Forget having a chip on my shoulder. That can be hidden.
There’s no missing the source of my rage. It’s etched into my hide. Burned into my skin and my soul.
But instead of taking the bait, my mom drops the sponge in her hand, expression filled with sadness as she meets my gaze. “I just left Walker’s. He’s having a tough day too. Maybe you should —”
I know where she’s going with this. This isn’t the first time my mother has attempted to align my cousin’s pain and mine. But I think he’d agree with me when I say the two couldn’t be more different. Just like our ways of coping.
“Maybe I should leave him the fuck alone.” I point at her. “And so should you.”
Somewhere along the line, my mother has come up with the idea that if I just talk about what happened, I’ll feel better.

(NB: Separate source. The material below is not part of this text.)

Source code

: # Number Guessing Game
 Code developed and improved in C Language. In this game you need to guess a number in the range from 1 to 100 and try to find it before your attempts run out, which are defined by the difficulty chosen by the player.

That somehow words will magically make me forget everything I lost in the blink of an eye.
“Sometimes people need help, Titus. They can’t move forward on their own, and they need a little push.
” My mother rounds the large island in the house she designed for me since I didn’t give two shits what it looked like.
“That’s why I’m going to hire you a housekeeper and an in-house personal chef.
” She gestures around, lifting her brows.
“You’ve lived like this for too long. You’ve punished yourself enough. ”
The scars winding across my jawline and down the right side of my neck to my shoulder start to itch. Almost seem to tighten, like they want to remind me they’re there.
As if I could forget.
“I guess we’ll have to agree to disagree on that one.
” I turn away from where she stands, done with the conversation and done with being awake.
“Because I’m pretty confident I haven’t even come close to what I deserve.
” I scale the stairs again, but this time my feet feel heavy.
My body exhausted in a way that has nothing to do with how long I’ve been up.
This is what always happens when someone else invades my space. When someone tries to push me places I don’t want to go.
It makes me shut down. Close off. Want to hide from everyone and everything.
Which is what I’m going to do now. Because I don’t want to hear anything else my mother has to say about the way I have to live. I wasn’t given a choice and she won’t be getting one either.
But—true to her nature—as I’m closing the door to my rooms, she manages to sneak in one last thing.
“I don’t think we disagree as much as you think.”